The results were outstanding and far exceeded expectations. Remarkably, the models demonstrated the ability to automatically recognize when a review did not express a specific sentiment about a dish, even without explicit prompting. For example, the models could recognize instances where users mentioned a dish was on the menu but did not actually try it. More importantly, the models captured subtle nuances of meaning and distant dependencies within the text. This becomes particularly clear if we merge together the results that the models got, in different iterations, on reviews that were mentioning multiple dishes:
The models successfully pinpointed the sentiment associated with the target dish, effectively filtering out irrelevant comments about other dishes, service, or the restaurant in general. This capability is particularly crucial since the overall stars assigned by the users, on which traditional apps rely for their rankings, lack the necessary granularity to pick up on the full range of the opinions expressed in the text. We argue that this limitation causes current platforms to overlook and lose a lot of prime information along the way. In contrast, the dish-specific sentiment analysis will give CraveIT a much more precise and detailed base for its ranking algorithm.
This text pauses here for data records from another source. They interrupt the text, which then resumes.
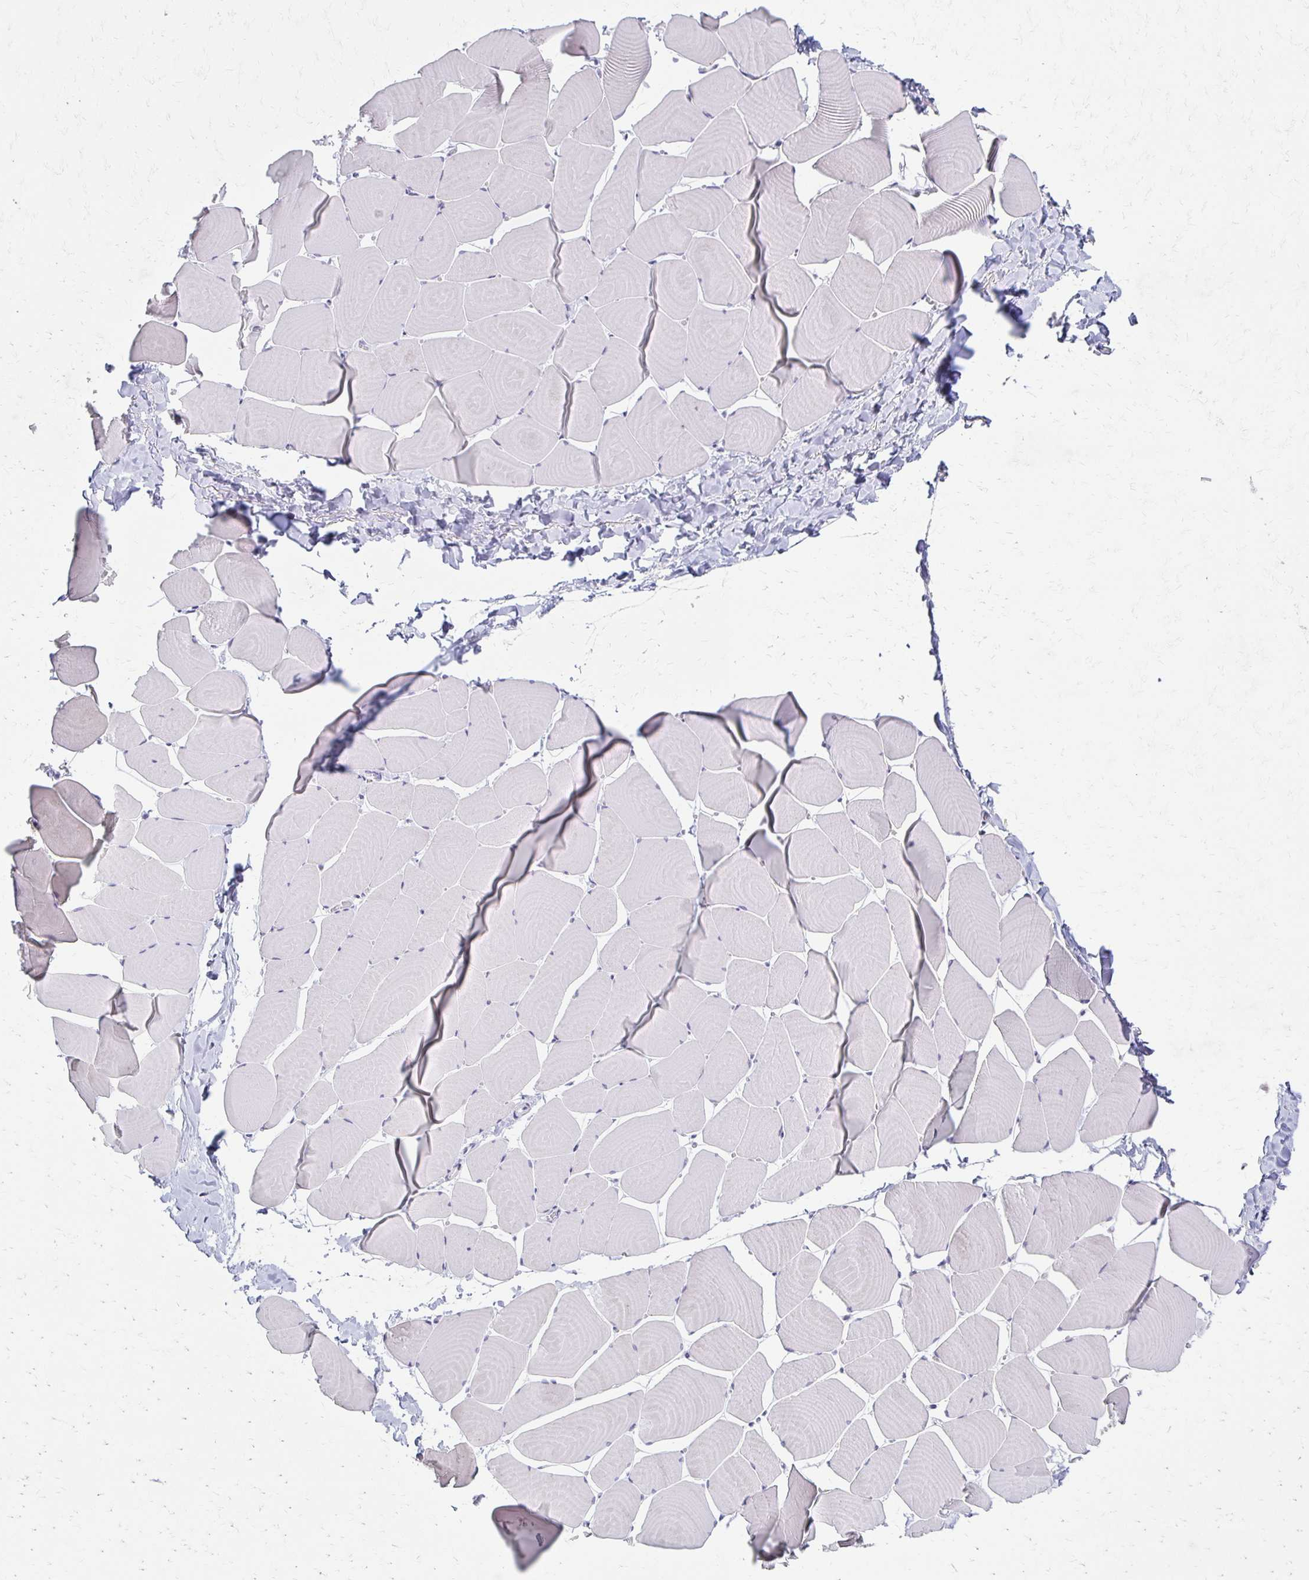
{"staining": {"intensity": "negative", "quantity": "none", "location": "none"}, "tissue": "skeletal muscle", "cell_type": "Myocytes", "image_type": "normal", "snomed": [{"axis": "morphology", "description": "Normal tissue, NOS"}, {"axis": "topography", "description": "Skeletal muscle"}], "caption": "DAB immunohistochemical staining of unremarkable human skeletal muscle shows no significant staining in myocytes.", "gene": "BBS12", "patient": {"sex": "male", "age": 25}}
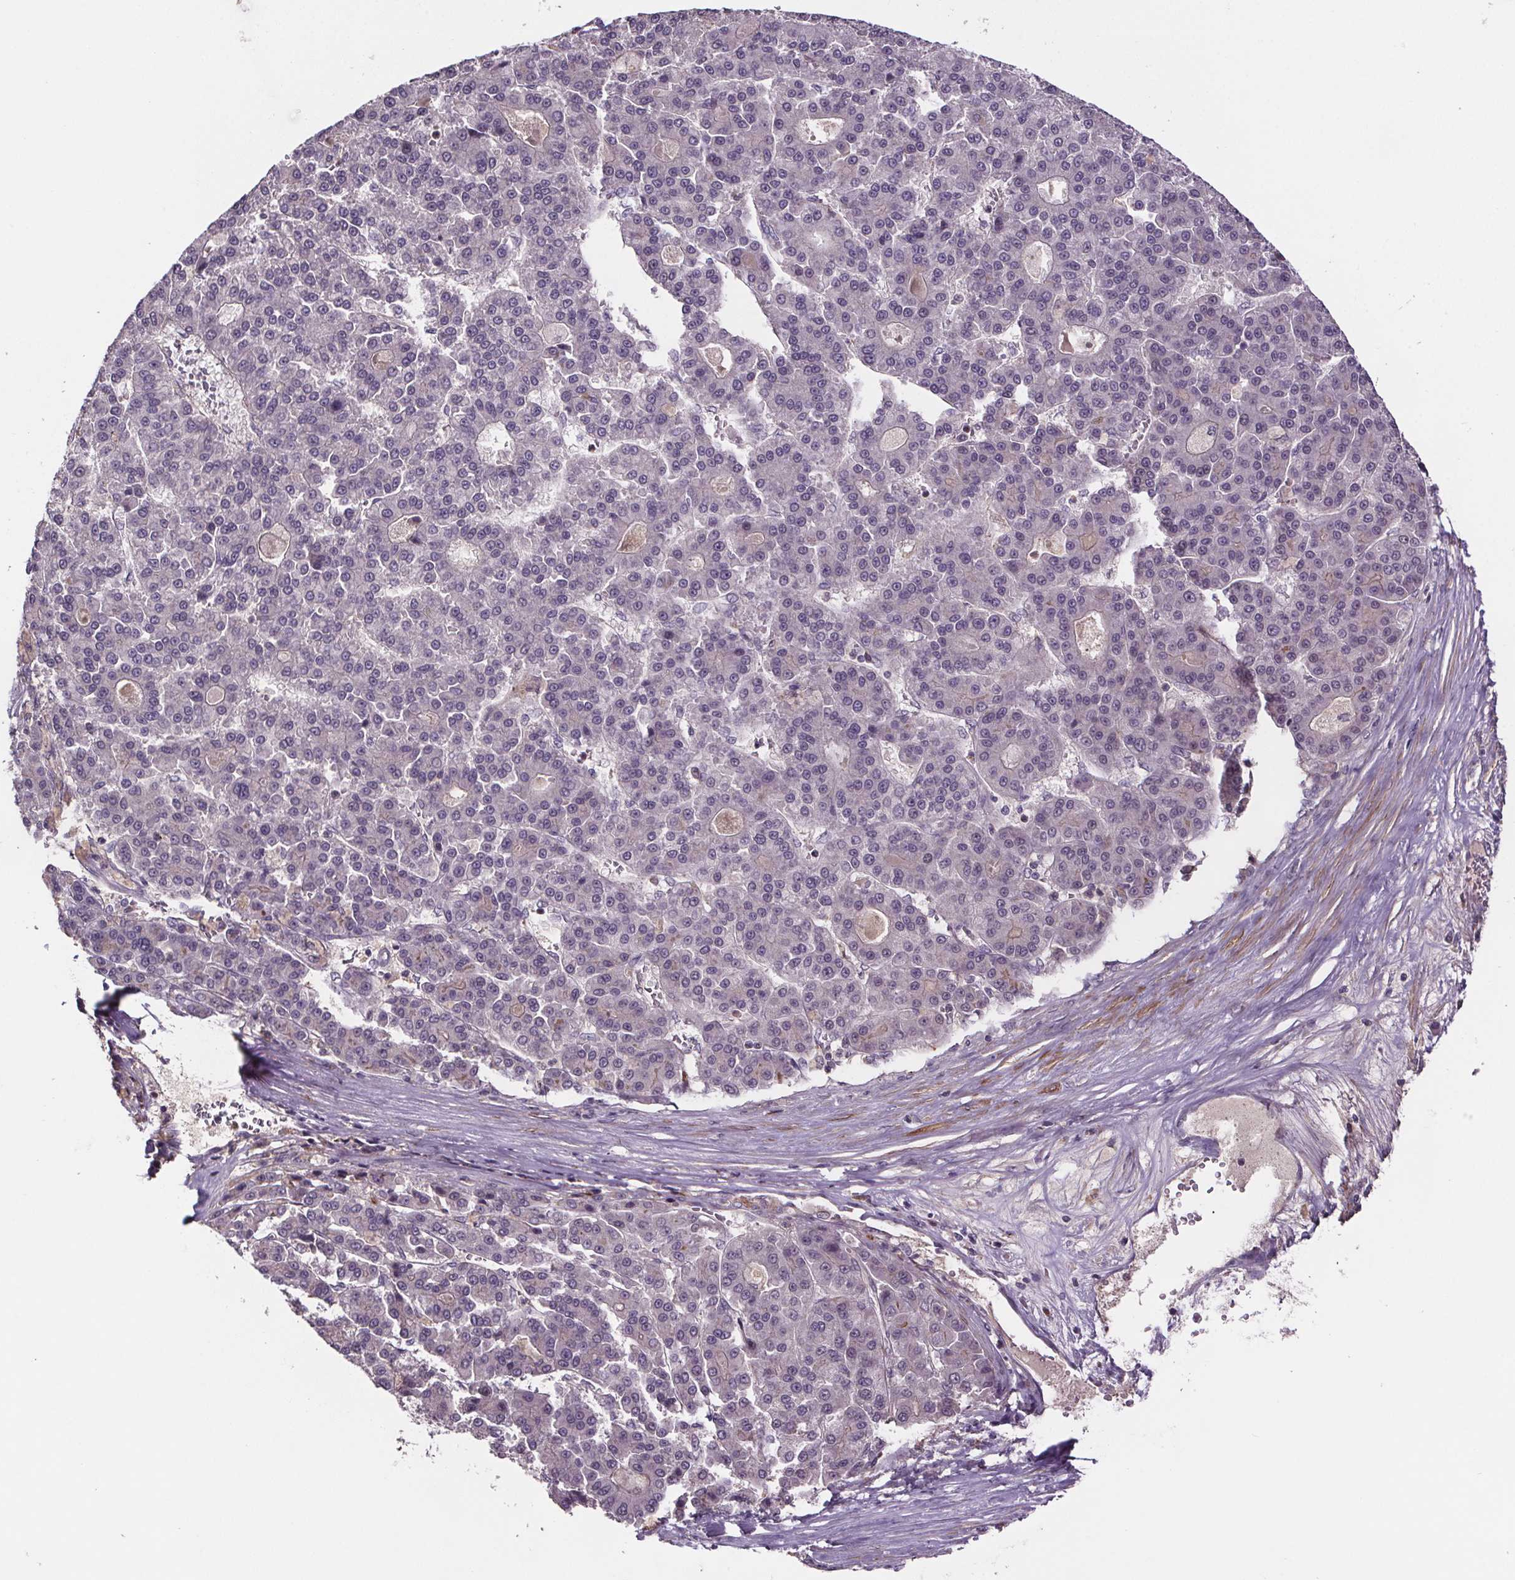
{"staining": {"intensity": "negative", "quantity": "none", "location": "none"}, "tissue": "liver cancer", "cell_type": "Tumor cells", "image_type": "cancer", "snomed": [{"axis": "morphology", "description": "Carcinoma, Hepatocellular, NOS"}, {"axis": "topography", "description": "Liver"}], "caption": "Liver hepatocellular carcinoma stained for a protein using IHC reveals no positivity tumor cells.", "gene": "CLN3", "patient": {"sex": "male", "age": 70}}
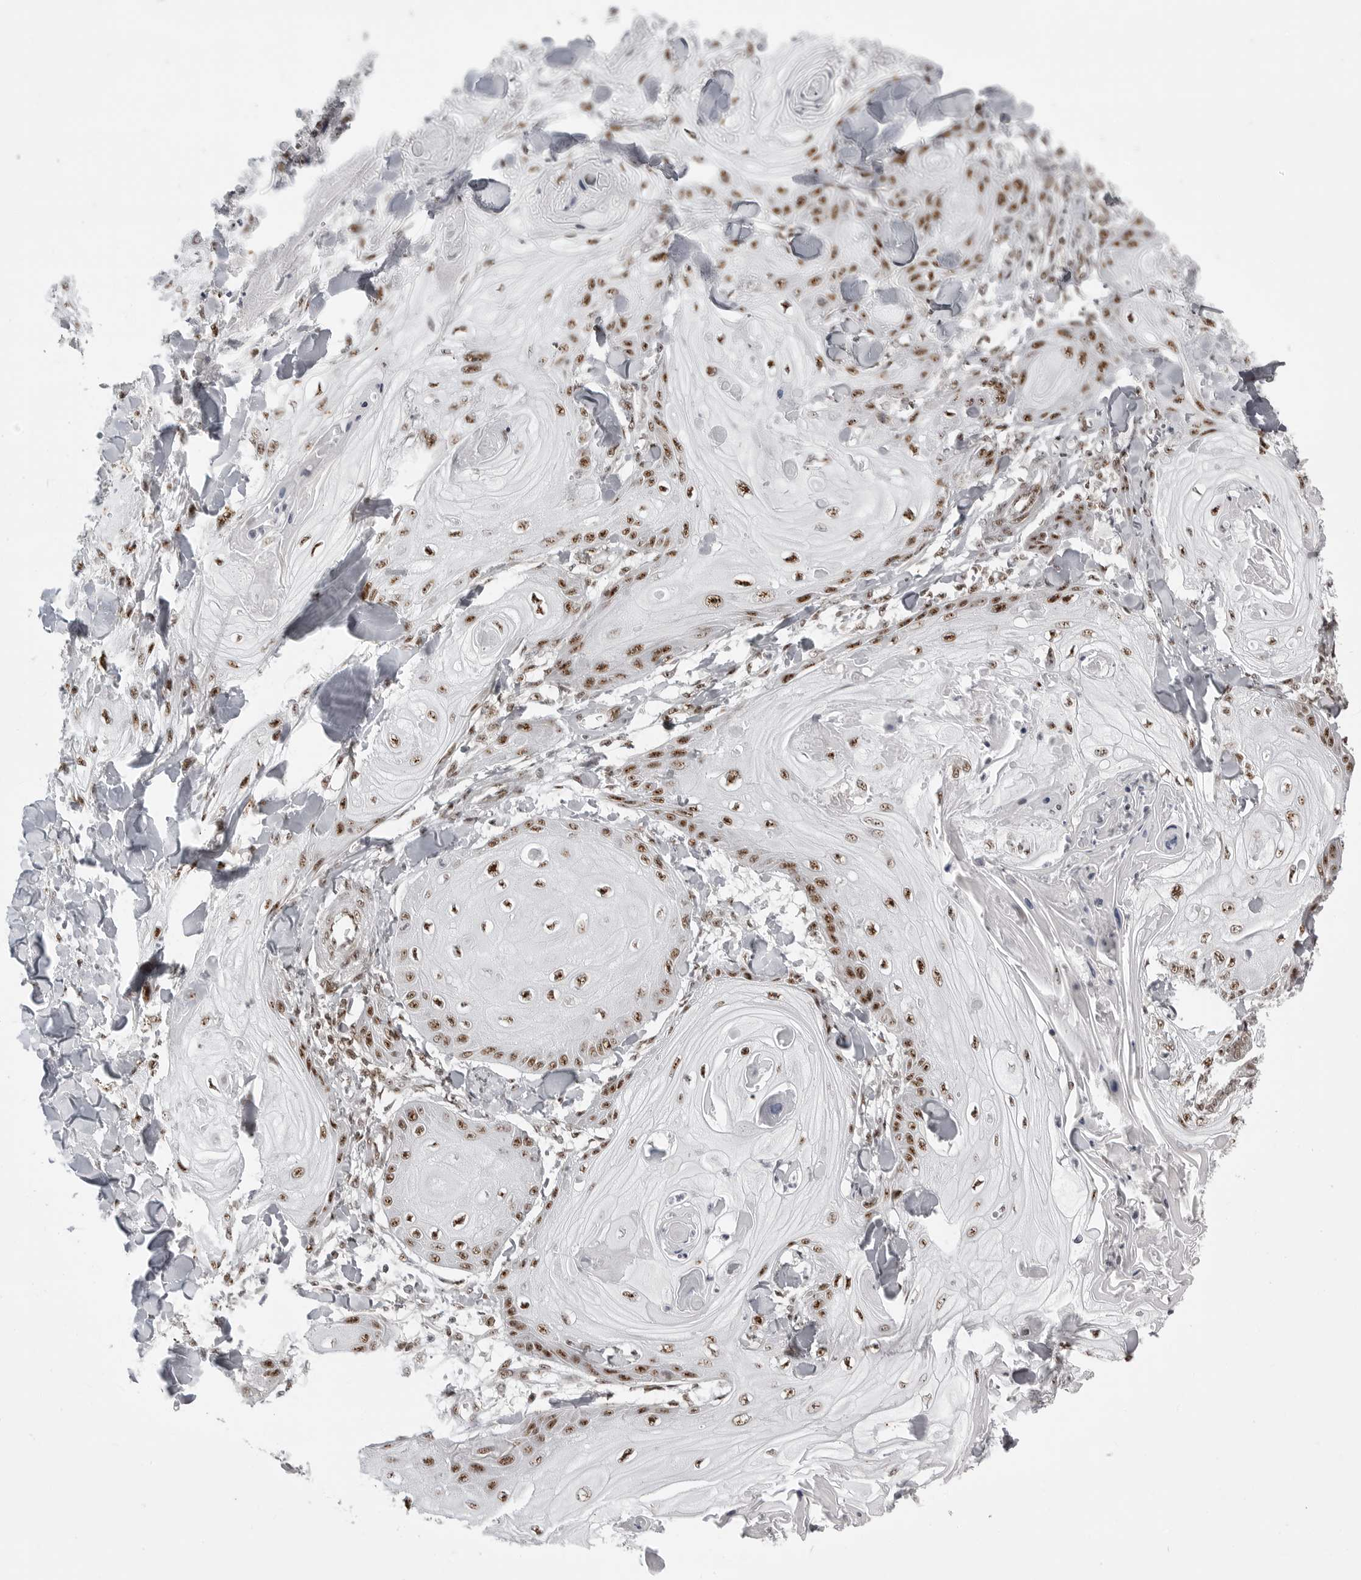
{"staining": {"intensity": "moderate", "quantity": ">75%", "location": "nuclear"}, "tissue": "skin cancer", "cell_type": "Tumor cells", "image_type": "cancer", "snomed": [{"axis": "morphology", "description": "Squamous cell carcinoma, NOS"}, {"axis": "topography", "description": "Skin"}], "caption": "Squamous cell carcinoma (skin) stained for a protein (brown) exhibits moderate nuclear positive positivity in approximately >75% of tumor cells.", "gene": "WRAP53", "patient": {"sex": "male", "age": 74}}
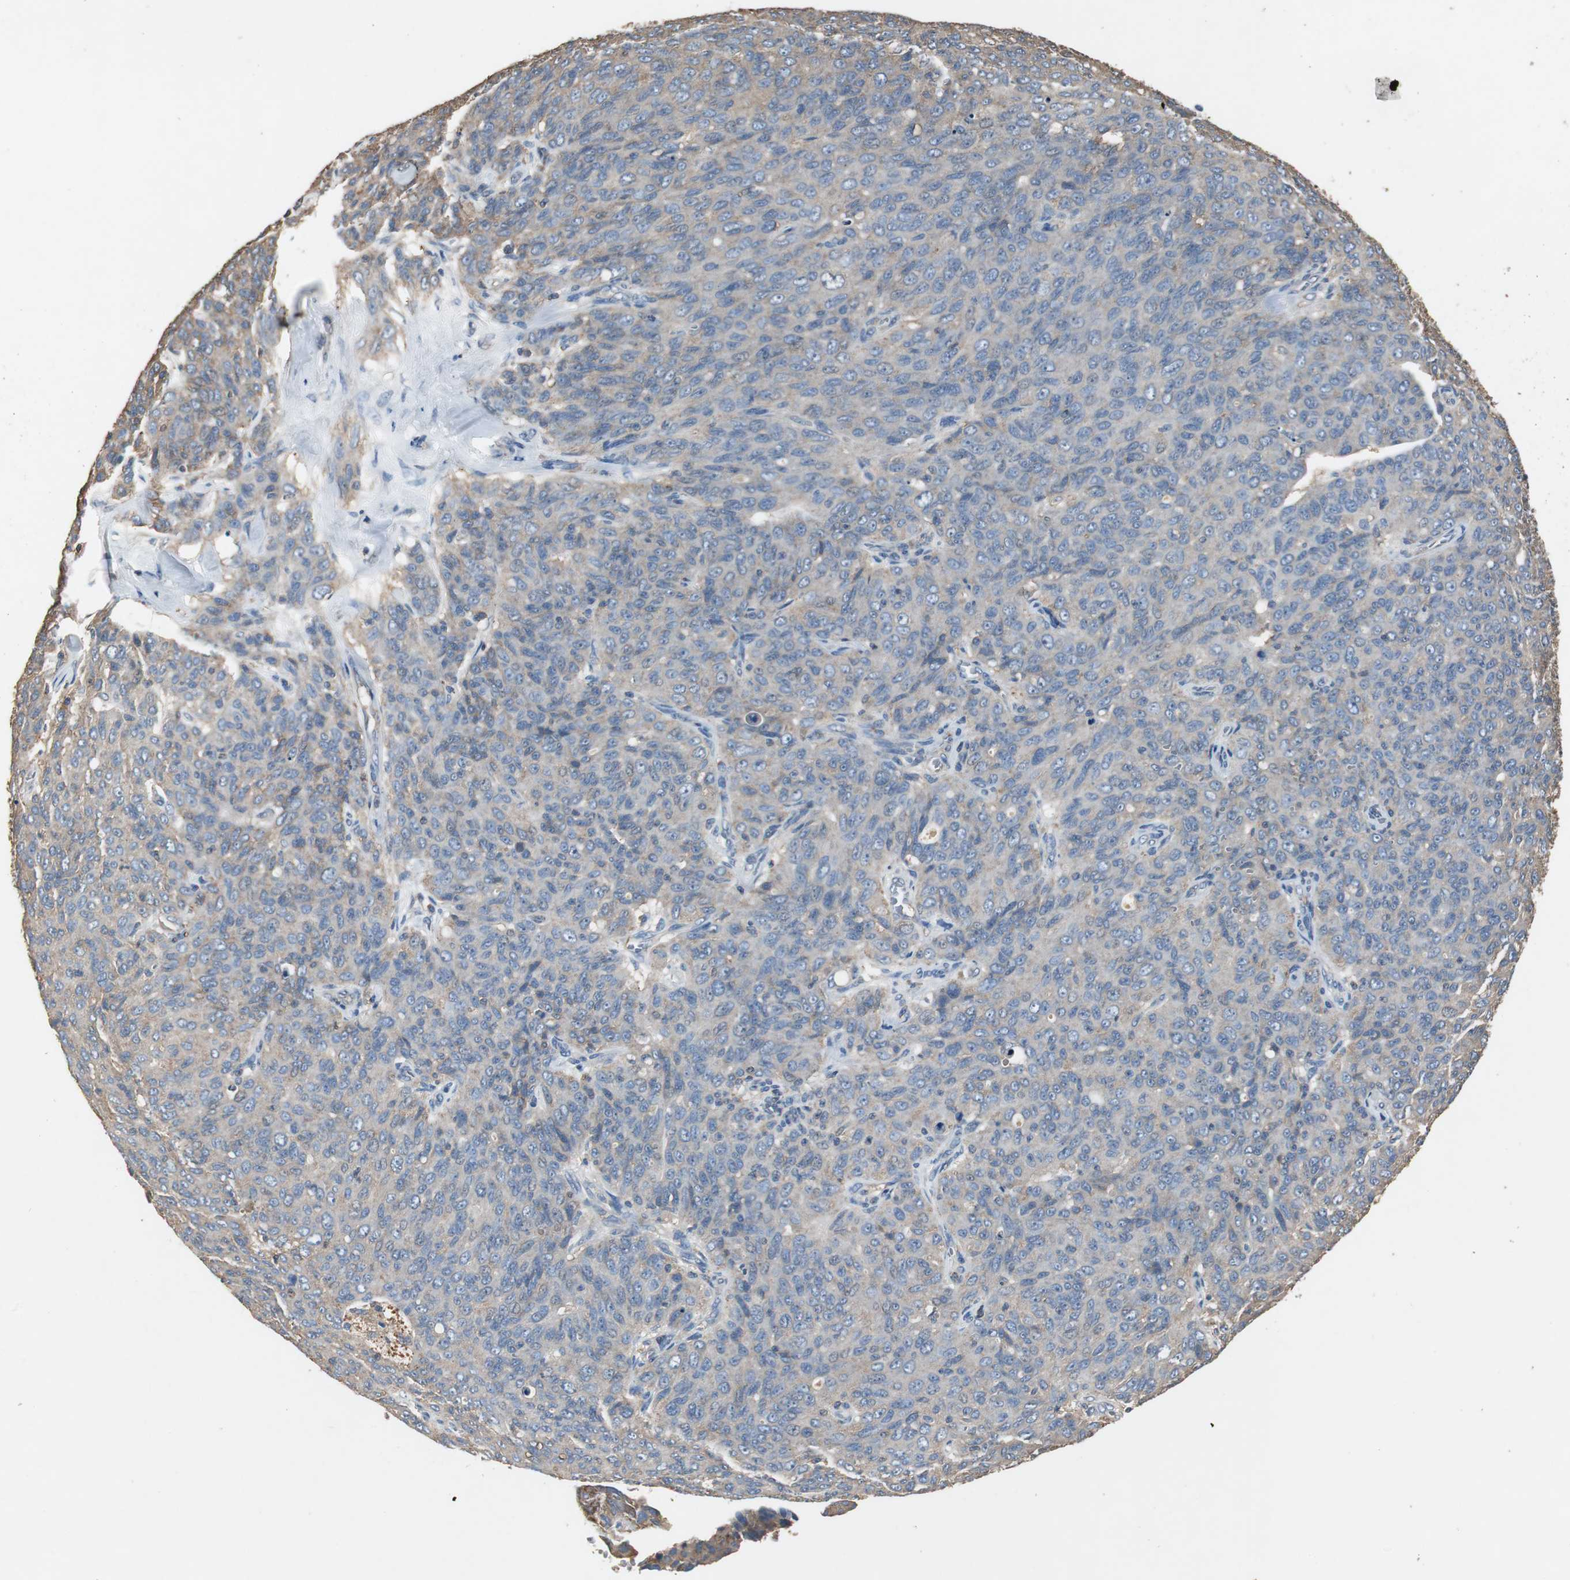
{"staining": {"intensity": "weak", "quantity": "25%-75%", "location": "cytoplasmic/membranous"}, "tissue": "ovarian cancer", "cell_type": "Tumor cells", "image_type": "cancer", "snomed": [{"axis": "morphology", "description": "Carcinoma, endometroid"}, {"axis": "topography", "description": "Ovary"}], "caption": "Ovarian cancer tissue reveals weak cytoplasmic/membranous staining in about 25%-75% of tumor cells, visualized by immunohistochemistry. (DAB (3,3'-diaminobenzidine) IHC with brightfield microscopy, high magnification).", "gene": "TNFRSF14", "patient": {"sex": "female", "age": 60}}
CraveIT’s ranking algorithm uses 3 main parameters, all of which are dish-specific:
The combination of popularity and freshness ensures that CraveIT’s ranking is highly reliable. The sentiment score associated with a dish at a particular restaurant is weighted by the number of reviews it is based on, as well as how recent those reviews are. This approach prevents us from recommending a restaurant based on just a few reviews or outdated feedback that may no longer reflect the current quality of the food. Finally, we incorporated experts’ opinions by adding a flat score for every guide (Michelin, Gambero Rosso, Identià Golose) in which the restaurant is featured.
We aggregated all of these parameters with a normalized weighted sum that returned, for each restaurant-dish pair, a number between 0 and 10: our CraveIT score.